Some days later there was great excitement, shouting, and rage. It proved that the Bey of Constantina had sent to demand the party, threatening to send an armed force to compel their surrender; but, alas! the hope of a return to comparative civilisation was instantly quashed, for the sheyk showed himself furious. He and Eyoub stood brandishing their scimitars, and with eyes flashing like a panther’s in the dark, declaring that they were free, no subjects of the Dey nor the Bey either; and that they would shed the blood of every one of the captives rather than yield them to the dogs and sons of dogs at Constantina.
This embassy only increased the jealousy with which the prisoners were guarded. None of them were allowed to stir without a man with a halbert, and they had the greatest difficulty in entrusting a third letter to the Moor in command of the party. Indeed, it was only managed by Estelle’s coaxing of the little Abou Daoud, who was growing devoted to her, and would do anything for the reward of hearing her sing life Malbrook s’en va-t’-n guerre.
It might have been in consequence of this threat of the Bey, much as they affected to despise it, that the Cabeleyzes prepared to return to the heights of Mount Araz, whence they had only descended during the autumn to find fresh pasture for their cattle, and to collect dates and chestnuts from the forest.
‘Alas!’ said Hubert, ‘this is worse than ever. As long as we were near the sea, I had hope, but now all trace of us will be lost, even if the Consul should send after us.’
‘Never fear, Maître Hubert,’ said Estelle; ‘you know Télémaque was a prisoner and tamed the wild peasants in Egypt.’
‘Ah! the poor demoiselle, she always seems as if she were acting a comedy.’
This was happily true. Estelle seemed to be in a curious manner borne through the dangers and discomforts of her surroundings by a strange dreamy sense of living up to her part, sometimes as a possible martyr, sometimes as a figure in the mythological or Arcadian romance that had filtered into her nursery.

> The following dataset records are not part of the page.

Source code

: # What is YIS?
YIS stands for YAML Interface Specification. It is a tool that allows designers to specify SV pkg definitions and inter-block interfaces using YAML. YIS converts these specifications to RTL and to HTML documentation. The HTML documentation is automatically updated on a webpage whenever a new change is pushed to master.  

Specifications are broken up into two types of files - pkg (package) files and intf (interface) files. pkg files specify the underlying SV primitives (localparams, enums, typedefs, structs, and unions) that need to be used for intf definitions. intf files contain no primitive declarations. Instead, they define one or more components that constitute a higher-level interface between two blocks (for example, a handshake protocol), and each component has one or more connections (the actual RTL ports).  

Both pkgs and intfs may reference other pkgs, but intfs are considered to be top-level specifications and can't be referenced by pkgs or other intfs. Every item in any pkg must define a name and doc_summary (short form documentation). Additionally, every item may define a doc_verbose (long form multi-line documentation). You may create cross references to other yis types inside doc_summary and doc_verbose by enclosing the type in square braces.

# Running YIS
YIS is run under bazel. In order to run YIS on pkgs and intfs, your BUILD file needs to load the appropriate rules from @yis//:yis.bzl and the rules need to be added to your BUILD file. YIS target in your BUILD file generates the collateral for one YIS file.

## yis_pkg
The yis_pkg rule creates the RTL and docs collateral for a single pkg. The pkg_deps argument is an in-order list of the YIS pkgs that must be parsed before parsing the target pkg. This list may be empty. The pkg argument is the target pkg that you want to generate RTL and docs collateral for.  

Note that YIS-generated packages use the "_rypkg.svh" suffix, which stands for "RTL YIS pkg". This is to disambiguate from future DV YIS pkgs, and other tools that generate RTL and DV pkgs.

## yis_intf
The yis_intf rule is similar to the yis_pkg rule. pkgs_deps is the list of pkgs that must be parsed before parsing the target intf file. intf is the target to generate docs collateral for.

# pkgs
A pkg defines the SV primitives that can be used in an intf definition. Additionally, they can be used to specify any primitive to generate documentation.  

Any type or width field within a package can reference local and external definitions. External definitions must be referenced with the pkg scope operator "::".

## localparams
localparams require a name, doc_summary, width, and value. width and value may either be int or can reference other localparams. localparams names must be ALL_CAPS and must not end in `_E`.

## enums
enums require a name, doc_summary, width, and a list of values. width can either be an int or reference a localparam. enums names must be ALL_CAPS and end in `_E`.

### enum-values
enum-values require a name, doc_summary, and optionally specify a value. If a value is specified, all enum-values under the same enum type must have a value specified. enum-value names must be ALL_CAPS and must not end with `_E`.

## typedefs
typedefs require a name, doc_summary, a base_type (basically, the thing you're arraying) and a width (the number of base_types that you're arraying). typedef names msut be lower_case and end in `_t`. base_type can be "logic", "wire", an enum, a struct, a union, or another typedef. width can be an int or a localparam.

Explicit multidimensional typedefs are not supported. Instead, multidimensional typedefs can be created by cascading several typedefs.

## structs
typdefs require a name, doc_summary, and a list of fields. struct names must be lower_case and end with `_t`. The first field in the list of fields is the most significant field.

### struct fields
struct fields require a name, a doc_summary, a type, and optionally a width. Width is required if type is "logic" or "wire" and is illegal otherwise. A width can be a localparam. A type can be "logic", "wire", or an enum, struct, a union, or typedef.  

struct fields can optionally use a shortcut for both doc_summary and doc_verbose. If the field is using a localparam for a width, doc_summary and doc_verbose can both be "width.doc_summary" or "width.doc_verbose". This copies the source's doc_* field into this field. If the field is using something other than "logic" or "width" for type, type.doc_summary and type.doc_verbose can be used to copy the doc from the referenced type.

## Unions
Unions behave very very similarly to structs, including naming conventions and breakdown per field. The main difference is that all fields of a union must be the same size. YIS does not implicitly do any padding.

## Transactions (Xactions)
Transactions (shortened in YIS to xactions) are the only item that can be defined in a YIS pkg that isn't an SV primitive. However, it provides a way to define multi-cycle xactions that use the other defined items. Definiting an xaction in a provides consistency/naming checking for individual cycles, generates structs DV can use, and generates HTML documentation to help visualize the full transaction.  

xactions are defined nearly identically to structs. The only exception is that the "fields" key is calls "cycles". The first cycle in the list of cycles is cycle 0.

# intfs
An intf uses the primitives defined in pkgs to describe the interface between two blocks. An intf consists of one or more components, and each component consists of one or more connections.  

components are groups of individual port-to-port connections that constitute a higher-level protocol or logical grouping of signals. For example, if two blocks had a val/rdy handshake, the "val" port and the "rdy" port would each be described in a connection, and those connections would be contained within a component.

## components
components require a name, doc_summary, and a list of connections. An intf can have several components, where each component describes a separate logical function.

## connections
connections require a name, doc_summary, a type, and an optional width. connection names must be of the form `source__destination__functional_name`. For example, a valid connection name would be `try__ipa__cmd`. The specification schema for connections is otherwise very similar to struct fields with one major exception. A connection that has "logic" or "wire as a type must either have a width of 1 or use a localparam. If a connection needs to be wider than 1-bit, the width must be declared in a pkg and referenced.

CHAPTER VI—A MOORISH VILLAGE
‘Our laws and our worship on thee thou shalt take,
And this shalt thou first do for Zulema’s sake.’Scott.
When Arthur Hope dashed back from the party on the prow of the wrecked tartane in search of little Ulysse, he succeeded in grasping the child, but at the same moment a huge breaker washed him off the slipperily-sloping deck, and after a scarce conscious struggle he found himself, still retaining his clutch of the boy, in the trough between it and another. He was happily an expert swimmer, and holding the little fellow’s clothes in his teeth, he was able to avoid the dash, and to rise on another wave. Then he perceived that he was no longer near the vessel, but had been carried out to some little distance, and his efforts only succeeded in keeping afloat, not in approaching the shore. Happily a plank drifted so near him that he was able to seize it and throw himself across it, thus obtaining some support, and being able to raise the child farther above the water.